886 views Asked by At

So me and my groupmates are trying to make a Markov Model that finds the probability of letter transitions in a text file. In the text file we have a group of words "Steam, Teams, Meets, Teems, Eat, Ate, State, Tease, Test, Mast, Mates". In the code we have spaces added to the beginning of the first letter and after the last letter in each word. So the problem we are having is making a function that puts the letter transitions into separate dictionaries. For example all the e transitions(ex: "_e", "ea"...etc, the _ is a space) would go into a dictionary and then the t, s, a, and m.

This is the code we have so far:

import random
import re

inFile = open("markov.txt",'r')
file = inFile.read().lower()
inFile.close()
file=re.sub('[^[a-z\ \']+', " ", file)

fileTuple=tuple(file.split())
fileList=list(fileTuple)
fileString=file


def addSpaces(atuple):
    theString=''
    for i in atuple:
        theString=theString+' '+i+' '
    return(theString)

print('The words in the text file:',addSpaces(fileTuple))


fileDict = { }
for i in fileList:
    fileDict['_'+i+'_']=''

print("This is a dictionary of the words in the text file with underscores as spaces:",fileDict)

def countTotalWords(atuple):
    count=0
    for i in atuple:
        count=count+1
    return(count)

print('Total amount of words:',countTotalWords(fileTuple))

def findFirstLetter(aDict):
    for i in aDict:
        aDict[i]=i[0:2]
    return(aDict)

print('The first letters of each word in the file:',findFirstLetter(fileDict))



valueList=list(fileDict.values())
keyList=list(fileDict.keys())



def countFirstLetters(alist):
    d={}
    count = 0
    for character in alist:
        if character in d:
            d[character] += 1
        else:
            d[character] = 1

    return d

print('Total amount of occurences of each first letter:',countFirstLetters(valueList))

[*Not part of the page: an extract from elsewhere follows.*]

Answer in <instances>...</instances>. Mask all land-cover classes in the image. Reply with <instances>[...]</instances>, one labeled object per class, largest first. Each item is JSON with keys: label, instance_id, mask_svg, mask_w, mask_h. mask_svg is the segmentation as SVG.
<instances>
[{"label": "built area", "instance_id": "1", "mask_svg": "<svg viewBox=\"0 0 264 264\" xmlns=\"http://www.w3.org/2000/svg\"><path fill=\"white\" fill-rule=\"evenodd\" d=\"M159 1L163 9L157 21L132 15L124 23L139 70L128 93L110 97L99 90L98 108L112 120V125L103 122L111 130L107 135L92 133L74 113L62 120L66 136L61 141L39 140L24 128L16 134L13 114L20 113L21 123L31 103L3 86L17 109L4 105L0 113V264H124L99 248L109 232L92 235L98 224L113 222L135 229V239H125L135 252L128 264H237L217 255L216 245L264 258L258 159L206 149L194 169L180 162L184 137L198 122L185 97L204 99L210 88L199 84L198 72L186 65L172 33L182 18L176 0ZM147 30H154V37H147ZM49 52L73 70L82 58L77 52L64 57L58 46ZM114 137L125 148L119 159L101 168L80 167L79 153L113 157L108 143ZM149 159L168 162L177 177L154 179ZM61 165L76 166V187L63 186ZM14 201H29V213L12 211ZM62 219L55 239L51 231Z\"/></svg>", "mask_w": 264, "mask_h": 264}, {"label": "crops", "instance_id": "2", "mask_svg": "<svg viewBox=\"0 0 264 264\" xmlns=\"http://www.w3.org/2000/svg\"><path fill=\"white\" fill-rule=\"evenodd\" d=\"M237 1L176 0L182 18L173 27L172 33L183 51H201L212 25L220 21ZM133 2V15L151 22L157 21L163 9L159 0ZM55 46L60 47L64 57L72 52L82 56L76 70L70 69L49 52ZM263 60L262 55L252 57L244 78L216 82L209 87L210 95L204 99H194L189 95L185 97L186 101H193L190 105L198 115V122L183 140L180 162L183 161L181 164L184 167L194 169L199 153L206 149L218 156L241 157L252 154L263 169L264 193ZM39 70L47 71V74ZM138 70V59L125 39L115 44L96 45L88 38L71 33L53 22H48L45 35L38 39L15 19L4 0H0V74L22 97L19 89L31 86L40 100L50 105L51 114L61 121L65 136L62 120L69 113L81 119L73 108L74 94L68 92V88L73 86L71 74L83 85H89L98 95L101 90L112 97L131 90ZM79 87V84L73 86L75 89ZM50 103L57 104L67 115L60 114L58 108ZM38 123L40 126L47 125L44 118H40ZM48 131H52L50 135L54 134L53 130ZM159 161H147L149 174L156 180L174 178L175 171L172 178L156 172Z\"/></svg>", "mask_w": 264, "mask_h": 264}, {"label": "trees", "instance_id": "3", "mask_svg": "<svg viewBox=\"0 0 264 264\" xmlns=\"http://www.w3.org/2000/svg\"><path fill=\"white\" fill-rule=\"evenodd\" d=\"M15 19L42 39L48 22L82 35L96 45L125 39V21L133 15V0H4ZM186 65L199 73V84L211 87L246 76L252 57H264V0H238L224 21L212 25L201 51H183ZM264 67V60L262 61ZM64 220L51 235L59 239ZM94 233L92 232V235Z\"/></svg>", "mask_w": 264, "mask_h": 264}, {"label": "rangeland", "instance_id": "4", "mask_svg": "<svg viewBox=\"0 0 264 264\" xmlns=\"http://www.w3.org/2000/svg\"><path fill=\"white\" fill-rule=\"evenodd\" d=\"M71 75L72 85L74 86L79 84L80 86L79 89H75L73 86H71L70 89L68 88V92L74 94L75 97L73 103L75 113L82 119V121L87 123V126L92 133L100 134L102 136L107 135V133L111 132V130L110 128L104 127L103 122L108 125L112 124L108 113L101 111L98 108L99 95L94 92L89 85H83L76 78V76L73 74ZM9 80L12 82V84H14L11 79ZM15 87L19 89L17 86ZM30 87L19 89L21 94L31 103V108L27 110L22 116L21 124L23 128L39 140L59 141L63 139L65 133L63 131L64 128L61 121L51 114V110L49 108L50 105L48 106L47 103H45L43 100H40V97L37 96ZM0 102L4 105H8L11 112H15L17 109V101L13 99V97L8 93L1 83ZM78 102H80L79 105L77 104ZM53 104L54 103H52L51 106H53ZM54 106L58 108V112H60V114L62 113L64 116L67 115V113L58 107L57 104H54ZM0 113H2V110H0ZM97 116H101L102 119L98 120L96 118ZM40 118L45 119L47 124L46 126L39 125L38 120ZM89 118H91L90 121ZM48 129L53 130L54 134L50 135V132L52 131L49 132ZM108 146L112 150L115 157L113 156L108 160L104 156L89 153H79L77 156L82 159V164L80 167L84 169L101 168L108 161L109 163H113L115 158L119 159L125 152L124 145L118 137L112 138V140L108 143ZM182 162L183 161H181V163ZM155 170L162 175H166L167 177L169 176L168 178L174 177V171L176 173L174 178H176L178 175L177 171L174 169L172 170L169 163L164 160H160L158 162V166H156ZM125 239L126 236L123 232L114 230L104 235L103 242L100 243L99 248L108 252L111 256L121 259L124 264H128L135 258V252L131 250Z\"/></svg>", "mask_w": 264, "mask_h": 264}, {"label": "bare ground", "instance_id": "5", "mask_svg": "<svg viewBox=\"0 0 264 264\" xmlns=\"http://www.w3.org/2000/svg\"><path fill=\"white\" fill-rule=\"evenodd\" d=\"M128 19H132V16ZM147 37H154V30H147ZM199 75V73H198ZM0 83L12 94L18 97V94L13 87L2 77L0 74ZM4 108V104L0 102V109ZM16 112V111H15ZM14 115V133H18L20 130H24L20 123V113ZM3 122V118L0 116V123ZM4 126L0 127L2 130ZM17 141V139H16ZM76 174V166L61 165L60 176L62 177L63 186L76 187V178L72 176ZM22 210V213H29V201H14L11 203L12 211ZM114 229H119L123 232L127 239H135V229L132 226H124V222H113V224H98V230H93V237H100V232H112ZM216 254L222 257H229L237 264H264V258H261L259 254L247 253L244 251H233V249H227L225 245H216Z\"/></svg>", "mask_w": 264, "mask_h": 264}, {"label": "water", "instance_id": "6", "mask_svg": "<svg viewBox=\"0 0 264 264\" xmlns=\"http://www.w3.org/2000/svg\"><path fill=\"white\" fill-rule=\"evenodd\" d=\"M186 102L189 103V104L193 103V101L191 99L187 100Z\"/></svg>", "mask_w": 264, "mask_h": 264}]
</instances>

def countFirstLettersProbability(alist):
    d={}
    count = 0
    for character in alist:
        if character in d:
            d[character] += (1/countTotalWords(fileTuple))
        else:
            d[character] = (1/countTotalWords(fileTuple))

    return d


print('Probility that each letter is the first in the word:',countFirstLettersProbability(valueList))


def countAllLetters(alist):
    d={}
    for word in alist:
        for char in word:
            if char in d:
                d[char] += 1
            else:
                d[char] = 1

    return d

print('Total amount of occurences of each letter:',countFirstLetters(fileString))
1

There are 1 answers

0
Hugh Bothwell On

Here is a solid start; I've rewritten your code as a Markov class.

from random import choice
import re
from collections import defaultdict
from itertools import chain, tee, izip

def strip_non_alpha(text, reg=re.compile('[^a-z\']+', re.IGNORECASE)):
    return reg.sub(' ', text.strip())

def nwise(iterable, n):
    "s -> (s0,s1, ... sn-1), (s1,s2, ... sn), (s2, s3, ... sn+1), ..."
    args = tee(iterable, n)
    for i,t in enumerate(args):
        for j in range(i):
            next(t, None)
    return izip(*args)

class Markov():
    CHAINLEN = 3
    PRE = ' '*(CHAINLEN - 1)

    @classmethod
    def from_file(cls, fname):
        with open(fname) as inf:
            return Markov(inf)

    def __init__(self, text):
        """
        Create a new Markov chain model

            text
                Either a string or a sequence of strings
        """
        self.lookup = defaultdict(list)
        self.words = 0
        self.strings = 0

        if hasattr(text, '__iter__'):
            for s in text:
                self.add_text(s)
        else:
            self.add_text(text)

    def add_text(self, text):
        """
        Add a string to the lookup table

            text
                string to add
        """
        text = strip_non_alpha(text).lower()
        self.words += len(text.split())
        self.strings += 1
        for chars in nwise(chain(Markov.PRE, text, Markov.PRE), Markov.CHAINLEN):
            stem = ''.join(chars[:-1])
            self.lookup[stem].append(chars[-1])

    def gen_text(self, upto=200):
        """
        Generate a string

            upto
                maximum length of string to be generated
        """
        s = Markov.PRE
        res = []
        for i in range(upto + Markov.CHAINLEN):
            ch = choice(self.lookup[s])
            res.append(ch)
            s = s[1:] + ch
            if s == Markov.PRE:    # terminal string
                break
        return ''.join(res[:-(Markov.CHAINLEN - 1)])

    def __str__(self):
        return '\n'.join("'{}': {}".format(k, self.lookup[k]) for k in sorted(self.lookup))

def main():
    # mc = Markov.from_file('markov.txt')
    mc = Markov('Steam,Teams,Meets,Teems,Eat,Ate,State,Tease,Test,Mast,Mates'.split(','))

    print mc.strings, mc.words
    print mc

    for i in range(10):
        print(mc.gen_text())

if __name__=="__main__":
    main()